Pour atteindre ces objectifs, plusieurs actions sont proposées :
-
une optimisation des connaissances des professionnels partenaires grâce à l’organisation de séminaires de formations ;
-
de nouvelles prises en charge en ambulatoire, comme l’éducation des patients sur le plan diététique, l’aide à l’instauration d’une insulinothérapie et les soins podologiques ;
-
a mise en place d’un dossier médical informatique partagé entre les différents partenaires du réseau, véritable outil de coordination et de qualité des soin.
Toutes ces actions seront coordonnées par différentes structures réunies au sein d’un comité de pilotage assurant le contrôle scientifique. Un pôle de coordination indispensable à la réussite du projet sera mis en place. Les procédures et la coordination seront partagées avec le réseau ADDICA dans un but d’économie des frais de fonctionnement, d’une part, et de partage d’expérience, d’autre part.

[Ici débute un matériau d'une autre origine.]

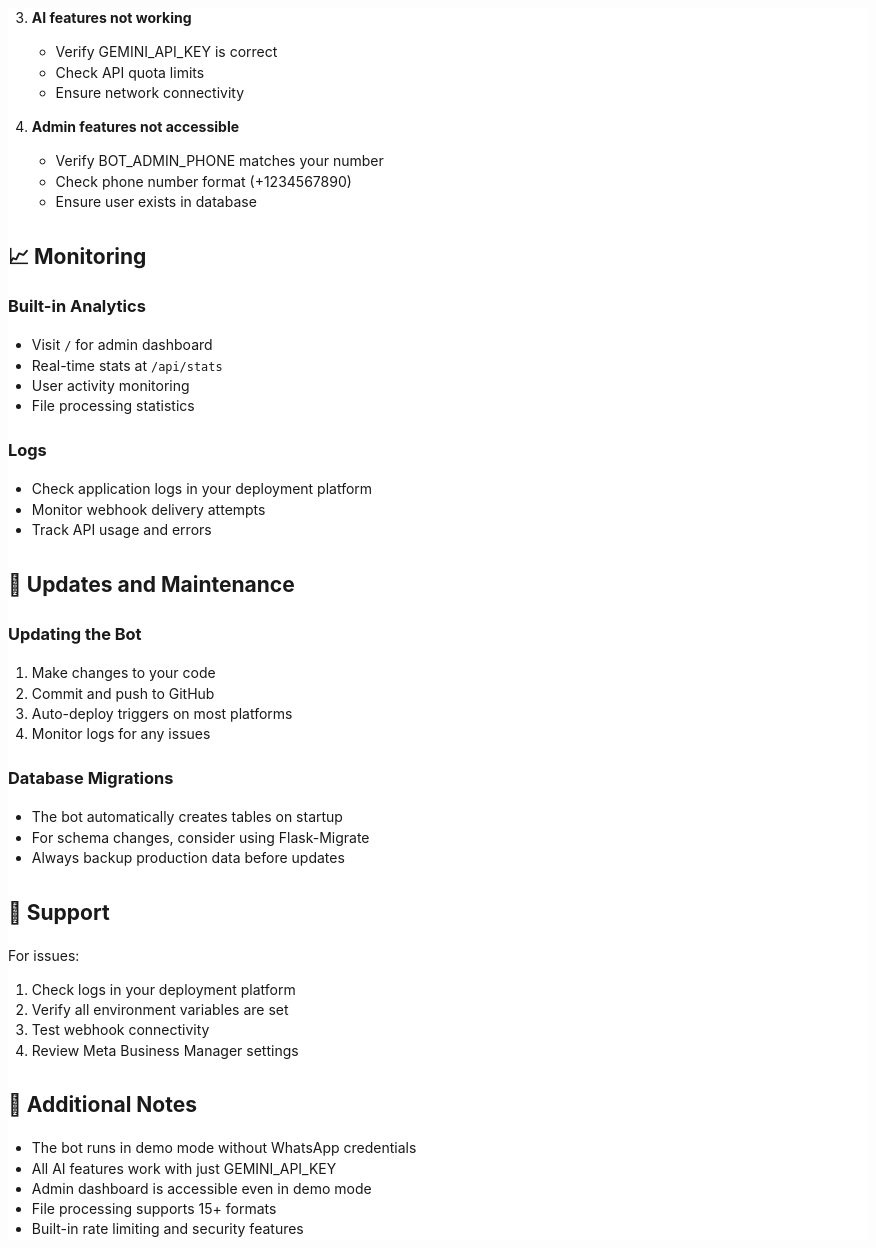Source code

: 3. **AI features not working**
   - Verify GEMINI_API_KEY is correct
   - Check API quota limits
   - Ensure network connectivity

4. **Admin features not accessible**
   - Verify BOT_ADMIN_PHONE matches your number
   - Check phone number format (+1234567890)
   - Ensure user exists in database

## 📈 Monitoring

### Built-in Analytics
- Visit `/` for admin dashboard
- Real-time stats at `/api/stats`
- User activity monitoring
- File processing statistics

### Logs
- Check application logs in your deployment platform
- Monitor webhook delivery attempts
- Track API usage and errors

## 🔄 Updates and Maintenance

### Updating the Bot
1. Make changes to your code
2. Commit and push to GitHub
3. Auto-deploy triggers on most platforms
4. Monitor logs for any issues

### Database Migrations
- The bot automatically creates tables on startup
- For schema changes, consider using Flask-Migrate
- Always backup production data before updates

## 🤝 Support

For issues:
1. Check logs in your deployment platform
2. Verify all environment variables are set
3. Test webhook connectivity
4. Review Meta Business Manager settings

## 📝 Additional Notes

- The bot runs in demo mode without WhatsApp credentials
- All AI features work with just GEMINI_API_KEY
- Admin dashboard is accessible even in demo mode
- File processing supports 15+ formats
- Built-in rate limiting and security features
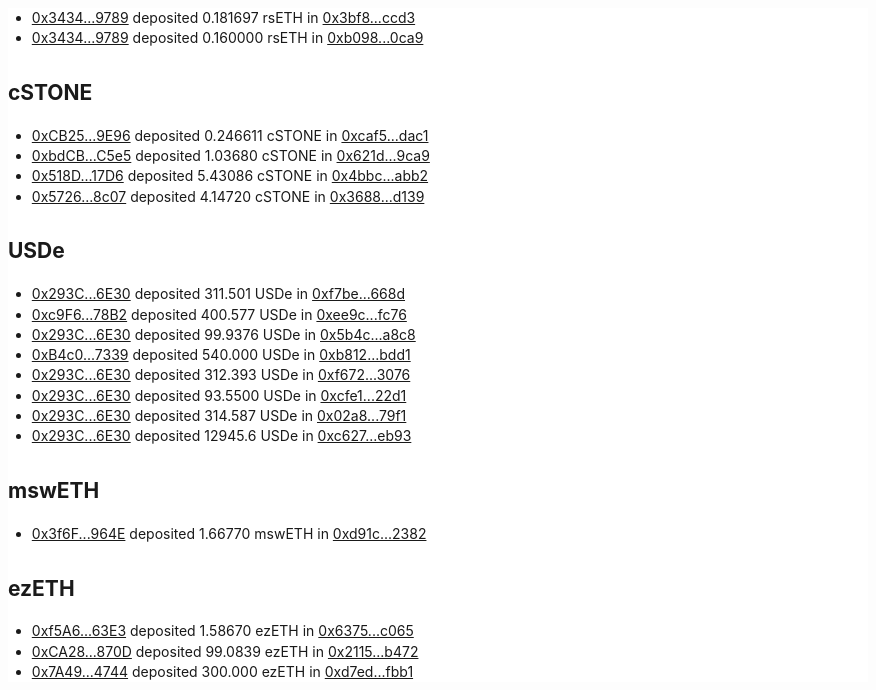 - [0x3434...9789](https://etherscan.io/address/0x34349c5569e7B846c3558961552D2202760A9789) deposited 0.181697 rsETH in [0x3bf8...ccd3](https://etherscan.io/tx/0x34349c5569e7B846c3558961552D2202760A9789)
- [0x3434...9789](https://etherscan.io/address/0x34349c5569e7B846c3558961552D2202760A9789) deposited 0.160000 rsETH in [0xb098...0ca9](https://etherscan.io/tx/0x34349c5569e7B846c3558961552D2202760A9789)
## cSTONE
- [0xCB25...9E96](https://etherscan.io/address/0xCB254c4f9224D4c906A47453e76F801DE8709E96) deposited 0.246611 cSTONE in [0xcaf5...dac1](https://etherscan.io/tx/0xCB254c4f9224D4c906A47453e76F801DE8709E96)
- [0xbdCB...C5e5](https://etherscan.io/address/0xbdCB484b4900F094CFd785fD25a151c68a4dC5e5) deposited 1.03680 cSTONE in [0x621d...9ca9](https://etherscan.io/tx/0xbdCB484b4900F094CFd785fD25a151c68a4dC5e5)
- [0x518D...17D6](https://etherscan.io/address/0x518D6C15e03559422DB0208Dda2f523Cf2Db17D6) deposited 5.43086 cSTONE in [0x4bbc...abb2](https://etherscan.io/tx/0x518D6C15e03559422DB0208Dda2f523Cf2Db17D6)
- [0x5726...8c07](https://etherscan.io/address/0x5726dD55c9c8498EF358940BFE7ea06A84D58c07) deposited 4.14720 cSTONE in [0x3688...d139](https://etherscan.io/tx/0x5726dD55c9c8498EF358940BFE7ea06A84D58c07)
## USDe
- [0x293C...6E30](https://etherscan.io/address/0x293C6937D8D82e05B01335F7B33FBA0c8e256E30) deposited 311.501 USDe in [0xf7be...668d](https://etherscan.io/tx/0x293C6937D8D82e05B01335F7B33FBA0c8e256E30)
- [0xc9F6...78B2](https://etherscan.io/address/0xc9F69b00aB541EaDA632e1dA19B71f0Bf82578B2) deposited 400.577 USDe in [0xee9c...fc76](https://etherscan.io/tx/0xc9F69b00aB541EaDA632e1dA19B71f0Bf82578B2)
- [0x293C...6E30](https://etherscan.io/address/0x293C6937D8D82e05B01335F7B33FBA0c8e256E30) deposited 99.9376 USDe in [0x5b4c...a8c8](https://etherscan.io/tx/0x293C6937D8D82e05B01335F7B33FBA0c8e256E30)
- [0xB4c0...7339](https://etherscan.io/address/0xB4c0C8287A16A2A17282334c3F5Fa37532227339) deposited 540.000 USDe in [0xb812...bdd1](https://etherscan.io/tx/0xB4c0C8287A16A2A17282334c3F5Fa37532227339)
- [0x293C...6E30](https://etherscan.io/address/0x293C6937D8D82e05B01335F7B33FBA0c8e256E30) deposited 312.393 USDe in [0xf672...3076](https://etherscan.io/tx/0x293C6937D8D82e05B01335F7B33FBA0c8e256E30)
- [0x293C...6E30](https://etherscan.io/address/0x293C6937D8D82e05B01335F7B33FBA0c8e256E30) deposited 93.5500 USDe in [0xcfe1...22d1](https://etherscan.io/tx/0x293C6937D8D82e05B01335F7B33FBA0c8e256E30)
- [0x293C...6E30](https://etherscan.io/address/0x293C6937D8D82e05B01335F7B33FBA0c8e256E30) deposited 314.587 USDe in [0x02a8...79f1](https://etherscan.io/tx/0x293C6937D8D82e05B01335F7B33FBA0c8e256E30)
- [0x293C...6E30](https://etherscan.io/address/0x293C6937D8D82e05B01335F7B33FBA0c8e256E30) deposited 12945.6 USDe in [0xc627...eb93](https://etherscan.io/tx/0x293C6937D8D82e05B01335F7B33FBA0c8e256E30)
## mswETH
- [0x3f6F...964E](https://etherscan.io/address/0x3f6F49Df44b80A1ccCA8515F73091b5c41E3964E) deposited 1.66770 mswETH in [0xd91c...2382](https://etherscan.io/tx/0x3f6F49Df44b80A1ccCA8515F73091b5c41E3964E)
## ezETH
- [0xf5A6...63E3](https://etherscan.io/address/0xf5A64BEd2694eCc7b50446A2cE604F897dfE63E3) deposited 1.58670 ezETH in [0x6375...c065](https://etherscan.io/tx/0xf5A64BEd2694eCc7b50446A2cE604F897dfE63E3)
- [0xCA28...870D](https://etherscan.io/address/0xCA2849B3E914C4c224fbb62E6698b293AfeD870D) deposited 99.0839 ezETH in [0x2115...b472](https://etherscan.io/tx/0xCA2849B3E914C4c224fbb62E6698b293AfeD870D)
- [0x7A49...4744](https://etherscan.io/address/0x7A493Be5c2ce014cD049Bf178a1ac0Db1B434744) deposited 300.000 ezETH in [0xd7ed...fbb1](https://etherscan.io/tx/0x7A493Be5c2ce014cD049Bf178a1ac0Db1B434744)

Une évaluation d’accompagnement, ainsi qu’une évaluation des résultats en termes d’objectifs thérapeutiques et de qualité de suivi (remplissage des critères de bon suivi selon l’A.N.A.E.S au sein des dossiers médicaux), permettra d’accompagner le fonctionnement du réseau et d’adapter en permanence les procédures au sein du réseau. Cette évaluation pourra être confiée à un opérateur externe indépendant et sera supervisée par une instance d’évaluation composée des financeurs et des acteurs.
-
Objectifs du réseau
-
Mise en place de nouvelles prises en charge spécifiques forfaitisées (podologue, diététicienne, suivi infirmier) ;
-
Amélioration des suivis de patients diabétiques ;
-
Dossier patient partagé ;
-
Formations : optimisation des connaissances , circulation des informations ;
-
Amélioration de l’efficience des suivis ;
-
Organisation et structuration des procédures de suivi de ces patients autour d’objectifs cliniques.